Achieving Horizontal Equity

A comparison between London, Paris, and Manhattan explores the effect of their respective health care systems on access to care. In the end, the French, although far from perfect, appear to have the most equitable system.

As lawmakers returned home during their August recess, potential design changes to the American health care system stirred heated and passionate debate. While many Americans can support simple changes to the health care system – such as forbidding the practice excluding insurance applicants because of pre-existing conditions – controversial aspects of health reform, notably the debate over a “public plan,” threaten to derail health reform. 

This timely study sheds light on a major philosophical sticking point for stakeholders on both sides of the debate. Is single-payer national health insurance necessary to achieve health equity for people of disparate socioeconomic backgrounds? Advocates such as Physicians for a National Health Program suggest that universal health care must have a single payer (such as in the British National Health Service or the United States Medicare program). Others might argue that a transition to a single-payer system might destroy the very features that permit the United States health care system to have the newest medicines, procedures, and technologies. This study attempts to answer this important policy question. 

By comparing the United States (a non-universal system with multiple payers) to Britain (a universal, single payer system) and France (a universal multi-payer system), this study offers an opportunity to explore differences within and between these three varied health care systems.

The study divided the population of each city into income quartiles; for Manhattan and Paris monetary values were available while for London an indirect measure – the deprivation index – was used. Outcome measures associated with equity included mortality rates (subdivided by disease states), avoidable hospitalizations, specialist procedures such as breast reconstructions and joint replacements, and hospital discharges for certain conditions like broken hips and heart attacks (which should be unrelated to income under ideal circumstances).

Overall income inequalities were greatest in Manhattan and smallest in France.  Mortality and age-adjusted mortality rates in all three cities were statistically greater for the lowest income quartiles compared to the highest income quartiles. Disease-specific mortalities demonstrated a different pattern. Ratios greater than 1 indicate worse outcomes for lower income individuals. The ratio between lower and highest income quartiles for ischemic heart disease mortality was significant in Manhattan (1.34, p=0.001) and London (1.62, p=0.001) but not in Paris. The difference in diabetes mortality (ratio 4.01, p=0.001) was even more striking in Manhattan. In both Paris and London there was no significant difference. In neither city was breast cancer mortality difference across income quartiles. 

For all three cities, hospitalization rates were significantly greater for lower income quartiles. When classified by disease, hospitalization for hip fracture was not significantly different in either city. However, both London and Manhattan demonstrated higher hospitalization rates for heart attacks among lower income groups.
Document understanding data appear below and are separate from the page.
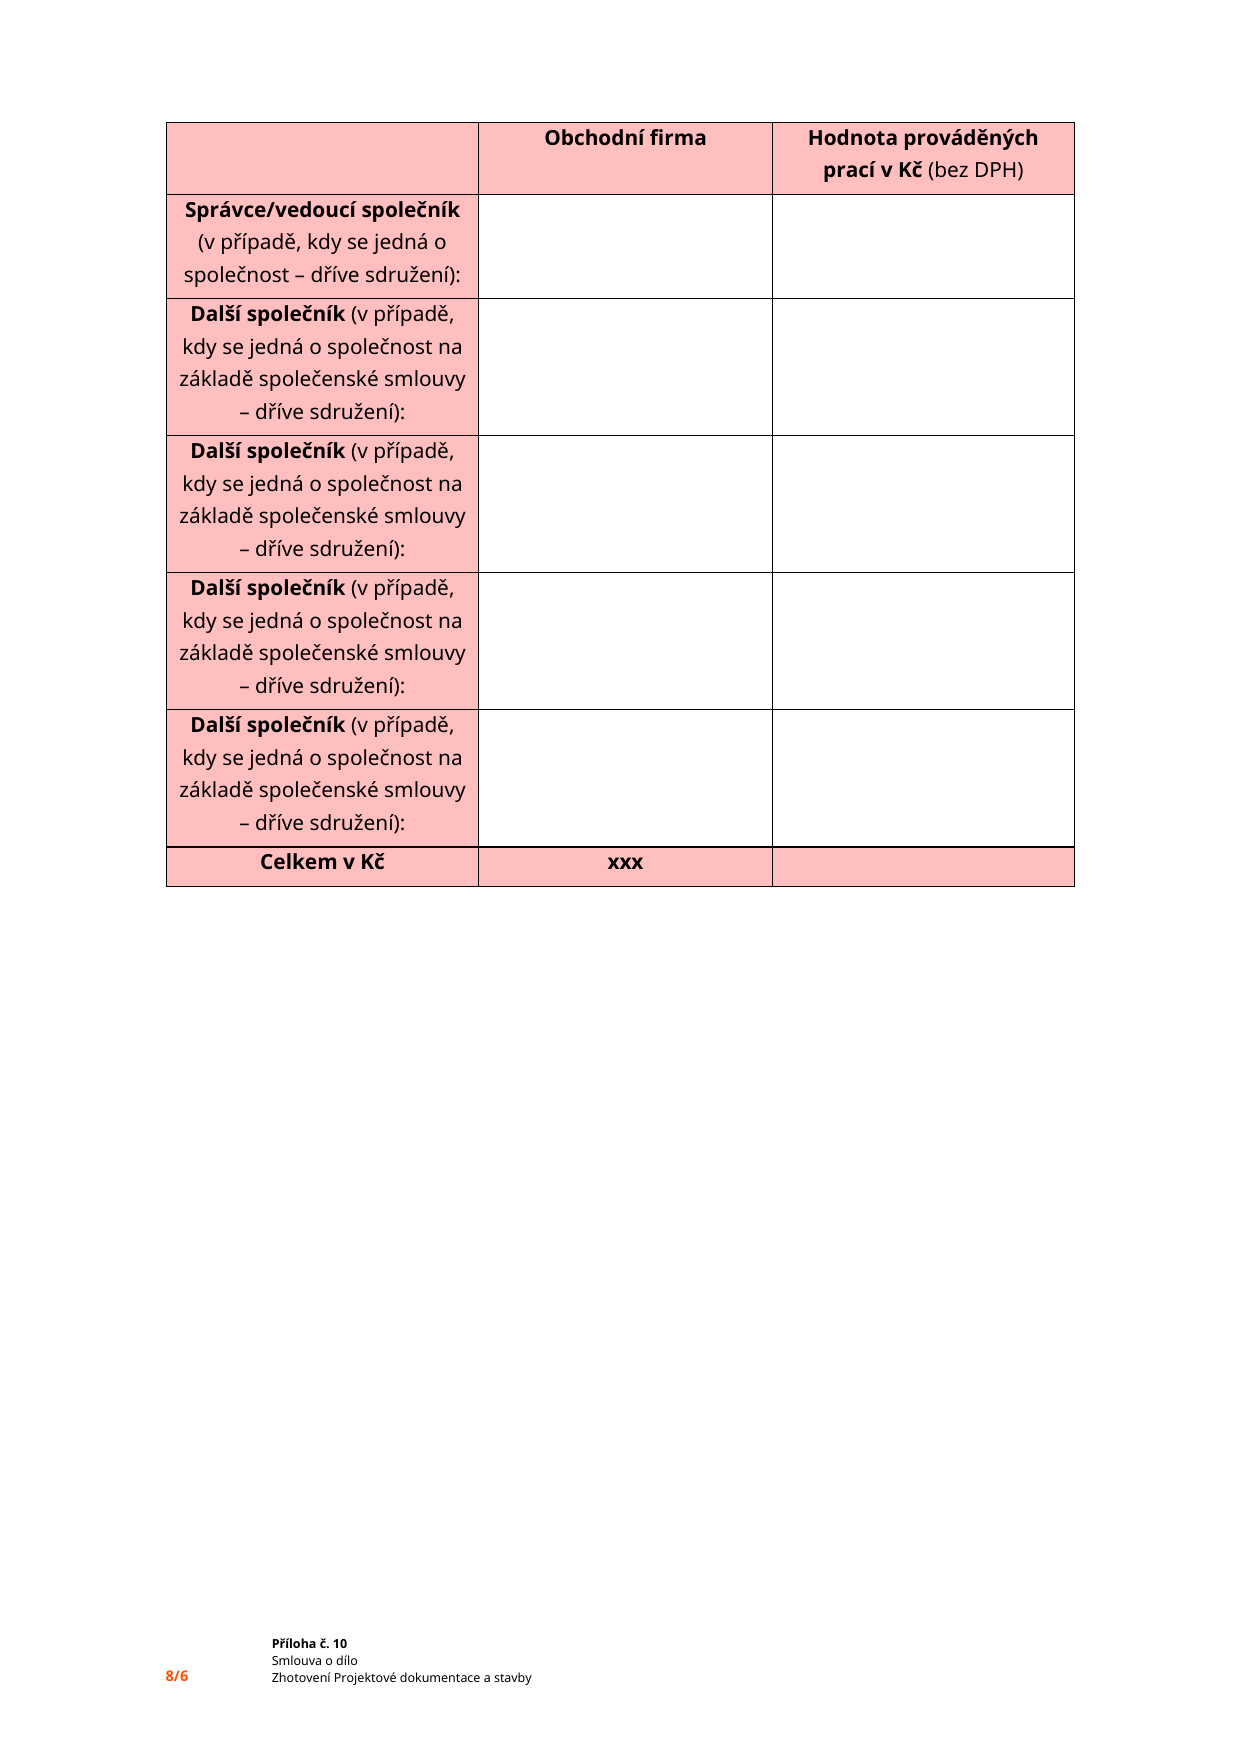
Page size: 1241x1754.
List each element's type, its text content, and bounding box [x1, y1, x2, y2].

table_cell [479, 195, 772, 298]
table_cell Celkem v Kč [167, 848, 478, 886]
table_cell [773, 195, 1074, 298]
table_cell [773, 573, 1074, 709]
table_header Hodnota prováděných prací v Kč (bez DPH) [773, 123, 1074, 194]
table_cell [479, 436, 772, 572]
table_cell [773, 710, 1074, 846]
table_cell Další společník (v případě, kdy se jedná o společnost na základě společenské smlouvy – dříve sdružení): [167, 436, 478, 572]
table_cell [773, 848, 1074, 886]
table_cell Další společník (v případě, kdy se jedná o společnost na základě společenské smlouvy – dříve sdružení): [167, 573, 478, 709]
table_header [167, 123, 478, 194]
table_cell [773, 299, 1074, 435]
table_cell Další společník (v případě, kdy se jedná o společnost na základě společenské smlouvy – dříve sdružení): [167, 299, 478, 435]
table_cell Další společník (v případě, kdy se jedná o společnost na základě společenské smlouvy – dříve sdružení): [167, 710, 478, 846]
table_cell [479, 573, 772, 709]
table_cell [773, 436, 1074, 572]
table_cell Správce/vedoucí společník (v případě, kdy se jedná o společnost – dříve sdružení): [167, 195, 478, 298]
table_cell [479, 710, 772, 846]
table_cell [479, 299, 772, 435]
table_header Obchodní firma [479, 123, 772, 194]
table_cell xxx [479, 848, 772, 886]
For “avoidable” conditions, all three cities experienced marked differences in hospitalization rates. However, the disparity was greatest in Manhattan.
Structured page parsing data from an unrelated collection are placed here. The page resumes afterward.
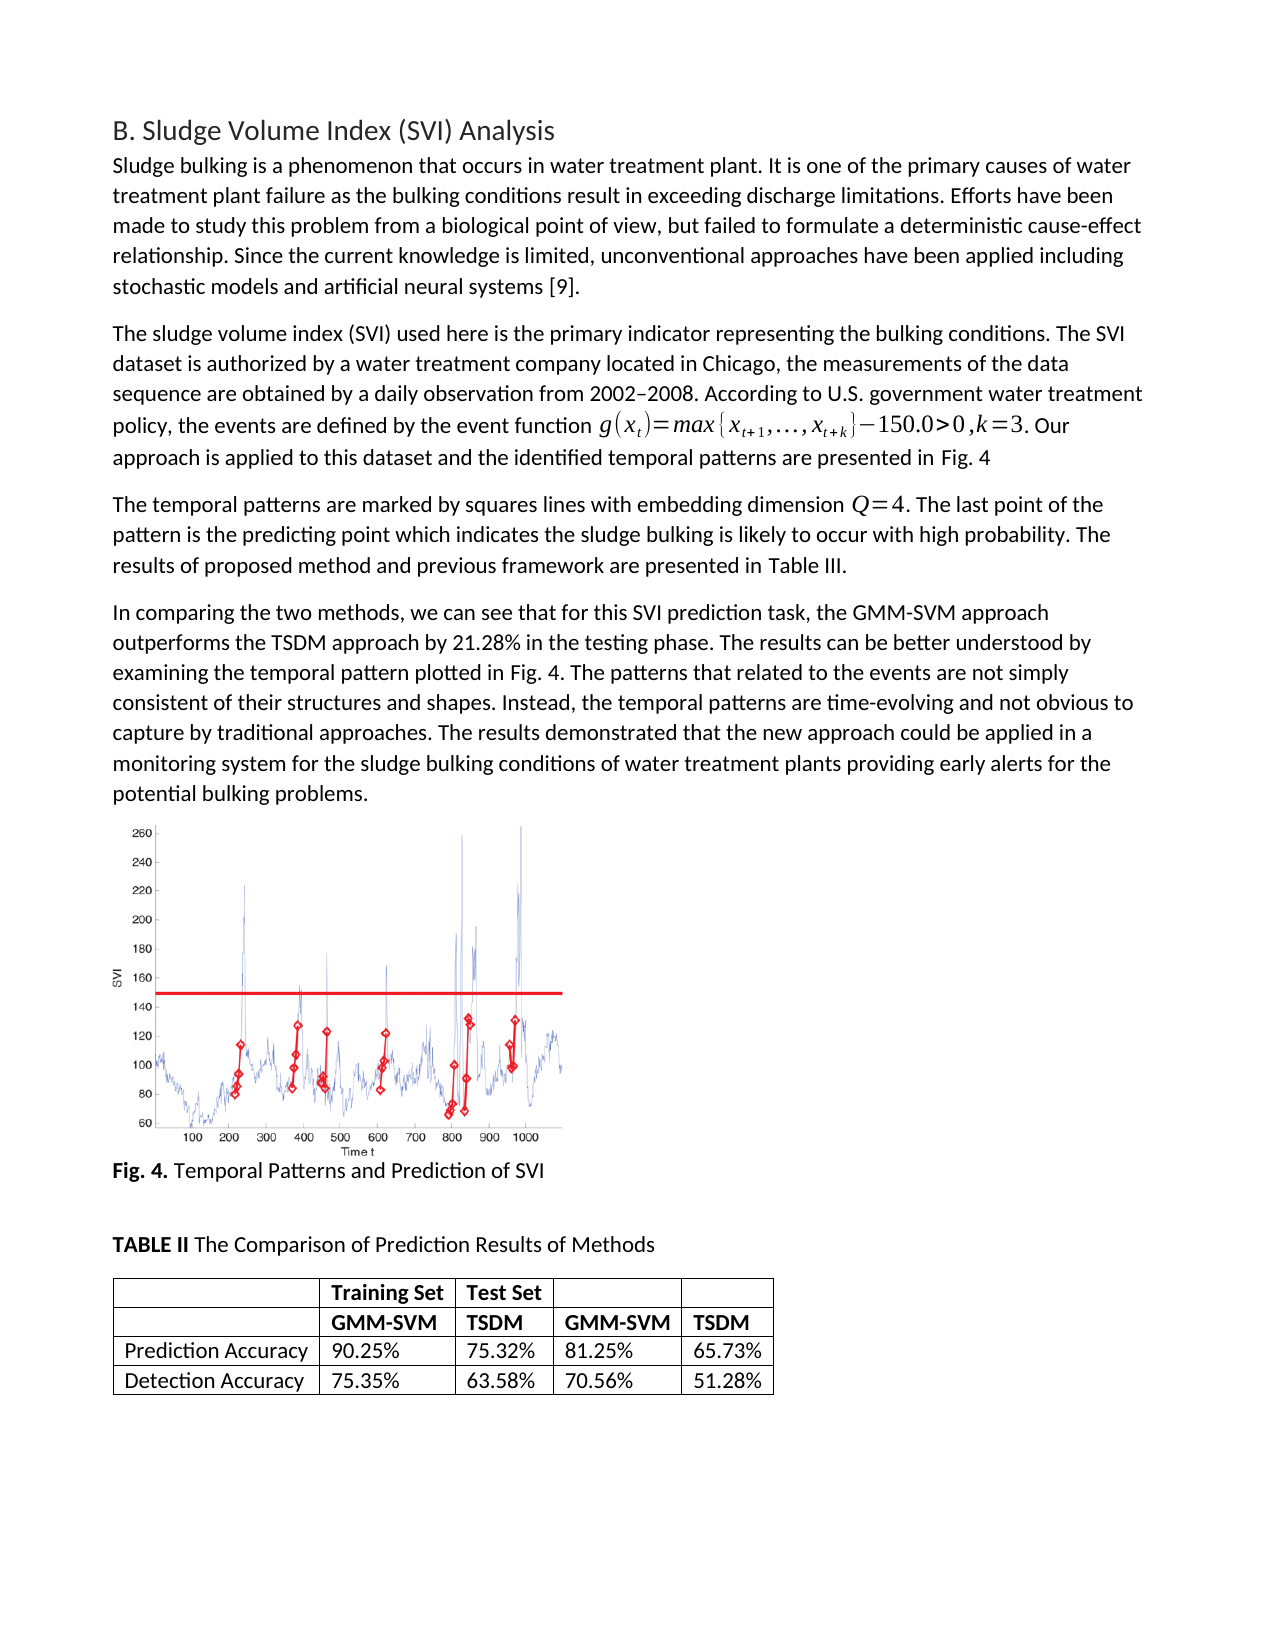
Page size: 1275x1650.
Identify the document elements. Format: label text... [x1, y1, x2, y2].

table_cell 65.73% [682, 1337, 773, 1365]
text Sludge bulking is a phenomenon that occurs in water treatment plant. It is one of the primary causes of water treatment plant failure as the bulking conditions result in exceeding discharge limitations. Efforts have been made to study this problem from a biological point of view, but failed to formulate a deterministic cause-effect relationship. Since the current knowledge is limited, unconventional approaches have been applied including stochastic models and artificial neural systems [9]. [112, 151, 1162, 300]
picture [112, 825, 563, 1156]
text The sludge volume index (SVI) used here is the primary indicator representing the bulking conditions. The SVI dataset is authorized by a water treatment company located in Chicago, the measurements of the data sequence are obtained by a daily observation from 2002–2008. According to U.S. government water treatment policy, the events are defined by the event function . Our approach is applied to this dataset and the identified temporal patterns are presented in Fig. 4 [112, 319, 1162, 471]
table_cell 51.28% [682, 1366, 773, 1394]
table_header [682, 1279, 773, 1307]
text In comparing the two methods, we can see that for this SVI prediction task, the GMM-SVM approach outperforms the TSDM approach by 21.28% in the testing phase. The results can be better understood by examining the temporal pattern plotted in Fig. 4. The patterns that related to the events are not simply consistent of their structures and shapes. Instead, the temporal patterns are time-evolving and not obvious to capture by traditional approaches. The results demonstrated that the new approach could be applied in a monitoring system for the sludge bulking conditions of water treatment plants providing early alerts for the potential bulking problems. [112, 598, 1162, 807]
table_cell [114, 1308, 319, 1336]
table_header Test Set [456, 1279, 553, 1307]
table_cell 75.35% [320, 1366, 455, 1394]
table_cell GMM-SVM [320, 1308, 455, 1336]
table_cell 81.25% [554, 1337, 681, 1365]
text Fig. 4. Temporal Patterns and Prediction of SVI [112, 1156, 1162, 1184]
table_cell TSDM [456, 1308, 553, 1336]
table_header Training Set [320, 1279, 455, 1307]
table_cell Detection Accuracy [114, 1366, 319, 1394]
table_cell 63.58% [456, 1366, 553, 1394]
text The temporal patterns are marked by squares lines with embedding dimension . The last point of the pattern is the predicting point which indicates the sludge bulking is likely to occur with high probability. The results of proposed method and previous framework are presented in Table III. [112, 490, 1162, 579]
table_cell 90.25% [320, 1337, 455, 1365]
table_cell 75.32% [456, 1337, 553, 1365]
table_cell TSDM [682, 1308, 773, 1336]
text TABLE II The Comparison of Prediction Results of Methods [112, 1231, 1162, 1259]
table_header [114, 1279, 319, 1307]
subtitle B. Sludge Volume Index (SVI) Analysis [112, 112, 1162, 148]
table_header [554, 1279, 681, 1307]
table_cell 70.56% [554, 1366, 681, 1394]
table_cell Prediction Accuracy [114, 1337, 319, 1365]
table_cell GMM-SVM [554, 1308, 681, 1336]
Access to specialty care was skewed towards higher income quartiles in London for cardiovascular services (p=0.01) and in Manhattan for joint replacements (p=0.01) and breast reconstructions (p=0.001). In Paris, these services were equally available to lower income and upper income quartiles.

In summary, Paris comes closer to achieving horizontal equity in health care than London or Manhattan.

 

Commentary

The French seem to have it right. Their multi-payer, universal health care system based on a philosophy of social solidarity achieves the greatest balance of equitable access to primary care and specialty care while permitting physicians to engage in private practice. Perhaps Congress, in its attempt to revamp the American health care system, should look to the French example. Although not perfect, perhaps America can adopt certain aspects of the French health care system just like Napa adopted wine-making and food-makers have adopted fries.

Journal of Health Politics, Policy and Law. 2009. 34 (4): 617-633.